2. The device of claim 1 wherein the first mode of operation is triggered when pressure is received in the first cavity from the water inlet.

3. The device of claim 2 wherein the pressure from the water inlet causes the plurality of coils of the primary spring to compress.

4. The device of claim 3 wherein the plurality of coils of the primary spring are expanded when the pressure from the water inlet stops.

5. The device of claim 1 wherein the second mode of operation is triggered when pressure is received in the second cavity from the sprinkler region.

6. The device of claim 5 wherein the sprinkler region causes pressure on the secondary spring when downward pressure is received at a proximate end of the device.

7. The device of claim 5 wherein the pressure causes the plurality of coils of the second spring to compress.

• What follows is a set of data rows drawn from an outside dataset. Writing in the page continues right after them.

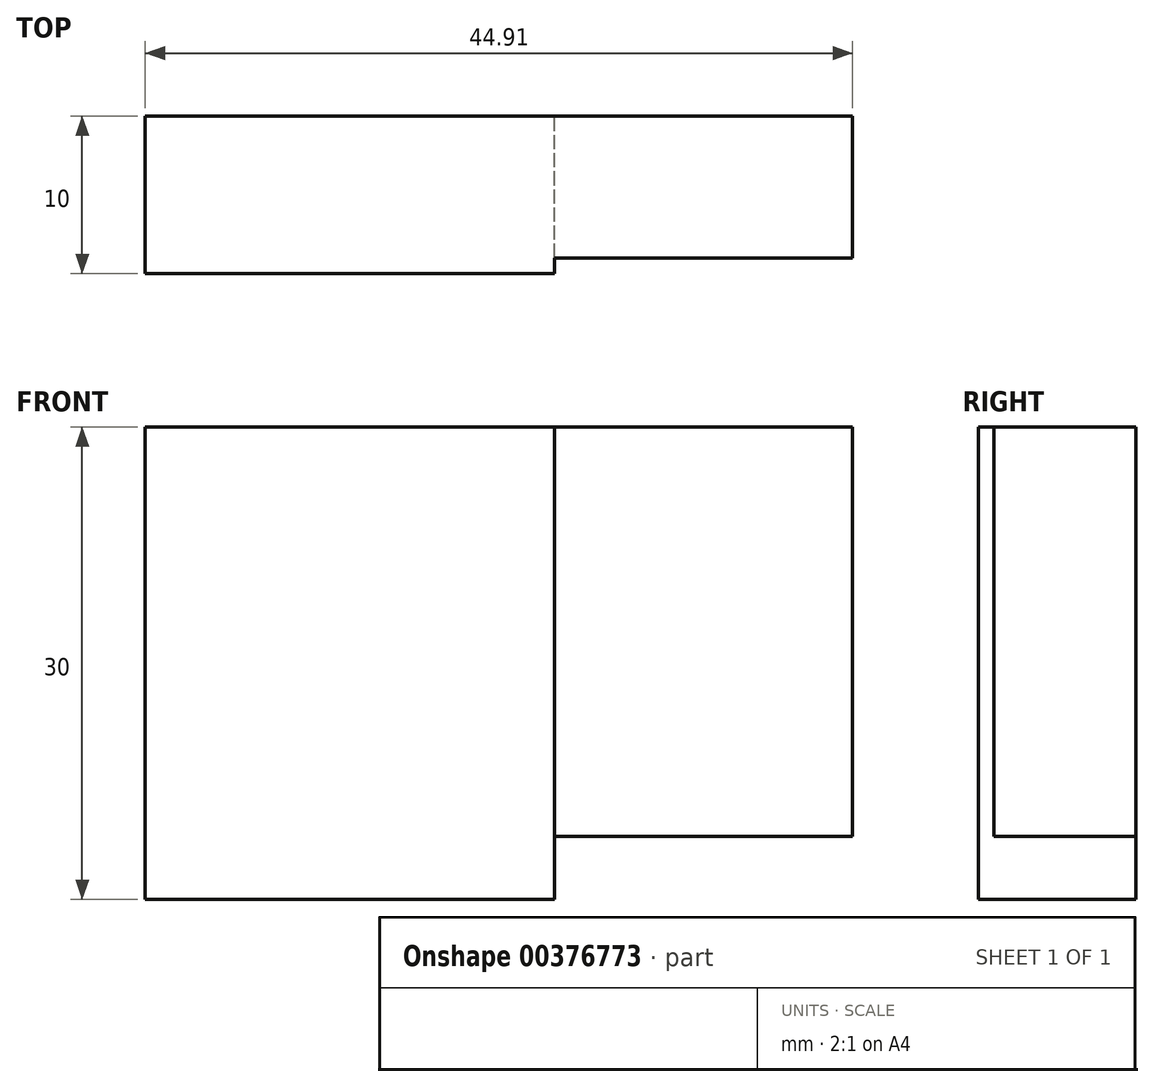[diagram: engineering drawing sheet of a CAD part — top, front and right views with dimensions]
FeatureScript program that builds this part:
annotation { "Feature Type Name" : "Feature", "Feature Type Description" : "" }
export const myFeature = defineFeature(function(context is Context, id is Id, definition is map)
    precondition{}
    {
        {
            var Q0;
            Q0=qCreatedBy(makeId("Front.planeOp"),FACE);
            var sketch = newSketch(context, id + "F0", { "sketchPlane" : qUnion([Q0])});
            skLineSegment(sketch, "E0.bottom", {"start": v(0, 0) * mm, "end": v(-26, 0) * mm});
            skLineSegment(sketch, "E0.top", {"start": v(0, -30) * mm, "end": v(-26, -30) * mm});
            skLineSegment(sketch, "E0.left", {"start": v(0, 0) * mm, "end": v(0, -30) * mm});
            skLineSegment(sketch, "E0.right", {"start": v(-26, 0) * mm, "end": v(-26, -30) * mm});
            skLineSegment(sketch, "E1.bottom", {"start": v(0, 0) * mm, "end": v(18.9, 0) * mm});
            skLineSegment(sketch, "E1.top", {"start": v(0, -26) * mm, "end": v(18.9, -26) * mm});
            skLineSegment(sketch, "E1.left", {"start": v(0, 0) * mm, "end": v(0, -26) * mm});
            skLineSegment(sketch, "E1.right", {"start": v(18.9, 0) * mm, "end": v(18.9, -26) * mm});
            skSolve(sketch);
        }
        {
            var Q0;
            Q0=makeQuery(id+"F0.imprint","IMPRINT",FACE,{"disambiguationData":[TD([[makeQuery(id+"F0.imprint","IMPRINT",EDGE,{"derivedFrom":sQuery(id+"F0.wireOp",EDGE,"E0.bottom")}),1.0]])]});
            extrude(context, id + "F1", {"entities" : qUnion([Q0]), "depth" : 10 * mm});
        }
        {
            var Q0;
            Q0=makeQuery(id+"F0.imprint","IMPRINT",FACE,{"disambiguationData":[TD([[makeQuery(id+"F0.imprint","IMPRINT",EDGE,{"derivedFrom":sQuery(id+"F0.wireOp",EDGE,"E1.bottom")}),-1.0]])]});
            extrude(context, id + "F2", {"entities" : qUnion([Q0]), "operationType" : NewBodyOperationType.ADD, "depth" : 9 * mm});
        }
        {
            var Q0;
            Q0=makeQuery(id+"F0.imprint","IMPRINT",FACE,{"disambiguationData":[TD([[makeQuery(id+"F0.imprint","IMPRINT",EDGE,{"derivedFrom":sQuery(id+"F0.wireOp",EDGE,"E1.bottom")}),-1.0]])]});
            var sketch = newSketch(context, id + "F3", { "sketchPlane" : qUnion([Q0])});
            skLineSegment(sketch, "E2.bottom", {"start": v(0, 0) * mm, "end": v(21.38, 0) * mm});
            skLineSegment(sketch, "E2.top", {"start": v(0, -30.42) * mm, "end": v(21.38, -30.42) * mm});
            skLineSegment(sketch, "E2.left", {"start": v(0, 0) * mm, "end": v(0, -30.42) * mm});
            skLineSegment(sketch, "E2.right", {"start": v(21.38, 0) * mm, "end": v(21.38, -30.42) * mm});
            skSolve(sketch);
        }
        {
            var Q0;
            {var subQ3=sQuery(id+"F3.wireOp",EDGE,"E2.top");Q0=makeQuery(id+"F3.imprint","IMPRINT",FACE,{"disambiguationData":[TD([[makeQuery(id+"F3.imprint","IMPRINT",EDGE,{"derivedFrom":subQ3}),1.0]])]});}
            extrude(context, id + "F4", {"entities" : qUnion([Q0]), "operationType" : NewBodyOperationType.REMOVE, "oppositeDirection" : true, "depth" : -1 * mm});
        }
    });
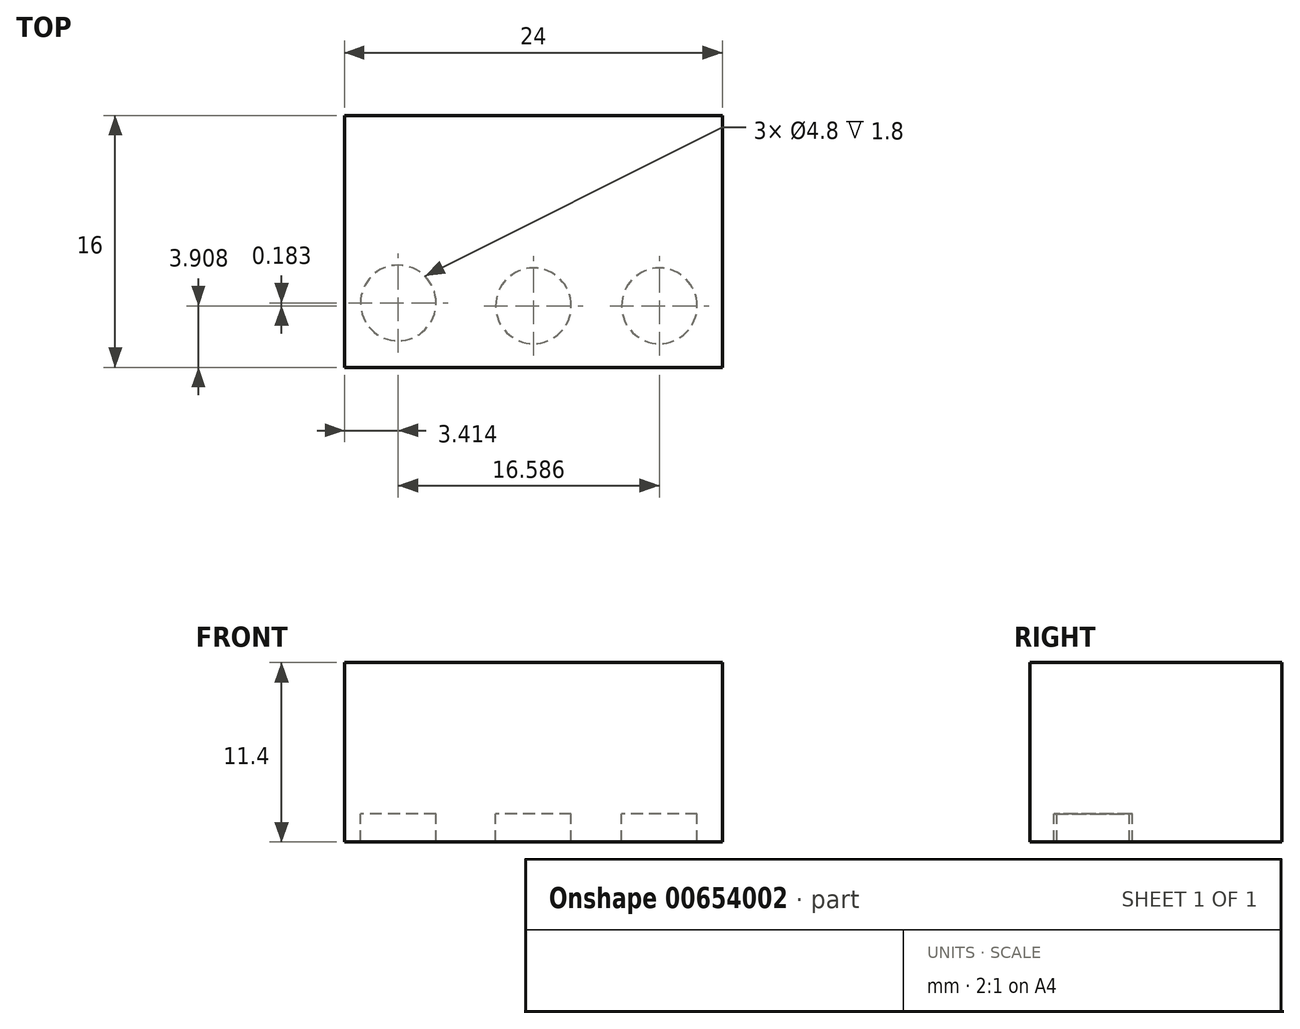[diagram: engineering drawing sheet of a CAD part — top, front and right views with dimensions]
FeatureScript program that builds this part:
annotation { "Feature Type Name" : "Feature", "Feature Type Description" : "" }
export const myFeature = defineFeature(function(context is Context, id is Id, definition is map)
    precondition{}
    {
        {
            var Q0;
            Q0=qCreatedBy(makeId("Top.planeOp"),FACE);
            var sketch = newSketch(context, id + "F0", { "sketchPlane" : qUnion([Q0])});
            skLineSegment(sketch, "E0.bottom", {"start": v(0, 0) * mm, "end": v(-24, 0) * mm});
            skLineSegment(sketch, "E0.top", {"start": v(0, 16) * mm, "end": v(-24, 16) * mm});
            skLineSegment(sketch, "E0.left", {"start": v(0, 0) * mm, "end": v(0, 16) * mm});
            skLineSegment(sketch, "E0.right", {"start": v(-24, 0) * mm, "end": v(-24, 16) * mm});
            skSolve(sketch);
        }
        {
            var Q0;
            Q0=makeQuery(id+"F0.imprint","IMPRINT",FACE,{"disambiguationData":[TD([[makeQuery(id+"F0.imprint","IMPRINT",EDGE,{"derivedFrom":sQuery(id+"F0.wireOp",EDGE,"E0.bottom")}),-1.0]])]});
            extrude(context, id + "F1", {"entities" : qUnion([Q0]), "depth" : 9.6 * mm, "offsetDistance" : 25.4 * mm});
        }
        {
            var Q0;
            Q0=qCreatedBy(makeId("Top.planeOp"),FACE);
            var sketch = newSketch(context, id + "F2", { "sketchPlane" : qUnion([Q0])});
            skLineSegment(sketch, "E1", {"start": v(-29.51, 8) * mm, "end": v(0, 8) * mm, "construction": true});
            skLineSegment(sketch, "E2", {"start": v(-16, 19.83) * mm, "end": v(-16, 0) * mm, "construction": true});
            skLineSegment(sketch, "E3", {"start": v(-8, 19.93) * mm, "end": v(-8, 0) * mm, "construction": true});
            skLineSegment(sketch, "E4", {"start": v(-25.17, 15.82) * mm, "end": v(-16, 8) * mm, "construction": true});
            skLineSegment(sketch, "E5", {"start": v(-16, 8) * mm, "end": v(-8, 16.18) * mm, "construction": true});
            skLineSegment(sketch, "E6", {"start": v(-8, 16.18) * mm, "end": v(0, 8) * mm, "construction": true});
            skCircle(sketch, "E7", {"center": v(-20.59, 11.9) * mm, "radius": 2.4 * mm});
            skCircle(sketch, "E8", {"center": v(-12, 12.1) * mm, "radius": 2.4 * mm});
            skCircle(sketch, "E9", {"center": v(-4, 12.1) * mm, "radius": 2.4 * mm});
            skCircle(sketch, "E10.MirrorC", {"center": v(-20.59, 4.1) * mm, "radius": 2.4 * mm});
            skCircle(sketch, "E11.MirrorC", {"center": v(-12, 3.9) * mm, "radius": 2.4 * mm});
            skCircle(sketch, "E12.MirrorC", {"center": v(-4, 3.9) * mm, "radius": 2.4 * mm});
            skLineSegment(sketch, "E13.0.0", {"start": v(0, 0) * mm, "end": v(0, 16) * mm});
            skLineSegment(sketch, "E13.0.1", {"start": v(0, 16) * mm, "end": v(-24, 16) * mm});
            skLineSegment(sketch, "E13.0.2", {"start": v(-24, 16) * mm, "end": v(-24, 0) * mm});
            skLineSegment(sketch, "E13.0.3", {"start": v(-24, 0) * mm, "end": v(0, 0) * mm});
            skSolve(sketch);
        }
        {
            var Q0;
            Q0=makeQuery(id+"F2.imprint","IMPRINT",FACE,{"disambiguationData":[TD([[makeQuery(id+"F2.imprint","IMPRINT",EDGE,{"derivedFrom":sQuery(id+"F2.wireOp",EDGE,"E10.MirrorC")}),-1.0]])]});
            var Q1;
            Q1=makeQuery(id+"F2.imprint","IMPRINT",FACE,{"disambiguationData":[TD([[makeQuery(id+"F2.imprint","IMPRINT",EDGE,{"derivedFrom":sQuery(id+"F2.wireOp",EDGE,"E11.MirrorC")}),-1.0]])]});
            var Q2;
            Q2=makeQuery(id+"F2.imprint","IMPRINT",FACE,{"disambiguationData":[TD([[makeQuery(id+"F2.imprint","IMPRINT",EDGE,{"derivedFrom":sQuery(id+"F2.wireOp",EDGE,"E12.MirrorC")}),-1.0]])]});
            var Q3;
            Q3=makeQuery(id+"F2.imprint","IMPRINT",FACE,{"disambiguationData":[TD([[makeQuery(id+"F2.imprint","IMPRINT",EDGE,{"derivedFrom":sQuery(id+"F2.wireOp",EDGE,"E7")}),1.0]])]});
            var Q4;
            Q4=makeQuery(id+"F2.imprint","IMPRINT",FACE,{"disambiguationData":[TD([[makeQuery(id+"F2.imprint","IMPRINT",EDGE,{"derivedFrom":sQuery(id+"F2.wireOp",EDGE,"E8")}),1.0]])]});
            var Q5;
            Q5=makeQuery(id+"F2.imprint","IMPRINT",FACE,{"disambiguationData":[TD([[makeQuery(id+"F2.imprint","IMPRINT",EDGE,{"derivedFrom":sQuery(id+"F2.wireOp",EDGE,"E9")}),1.0]])]});
            extrude(context, id + "F3", {"entities" : qUnion([Q0, Q1, Q2, Q3, Q4, Q5]), "operationType" : NewBodyOperationType.ADD, "oppositeDirection" : true, "depth" : 1.8 * mm, "offsetDistance" : 25.4 * mm});
        }
    });
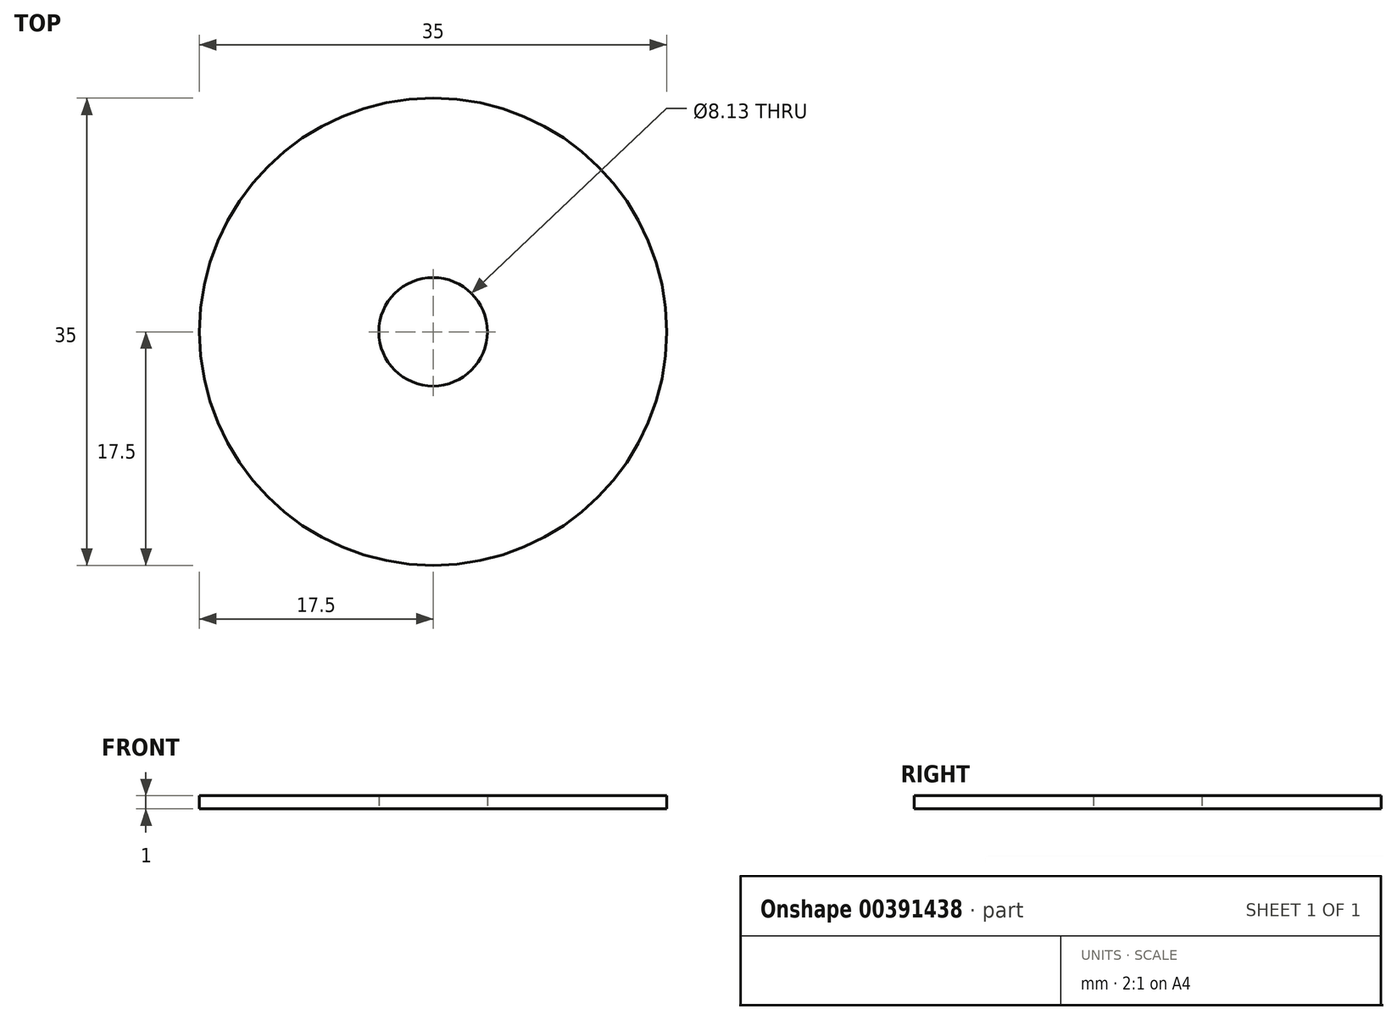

8. The device of claim 7 wherein the plurality of coils of the secondary spring are expanded when the pressure ceases.

9. The device of claim 1 wherein the sprinkler region includes a pair of distal piston stoppers, and the distal piston stoppers prevent the sprinkler region from descending out of the run-over region.

10. The device of claim 1, wherein the sprinkler region and the run-over region share an overlapping region.

11. The device of claim 1, wherein the primary spring is a cylindrical retraction spring.

12. The device of claim 1, wherein the secondary spring is a cylindrical retractable spring.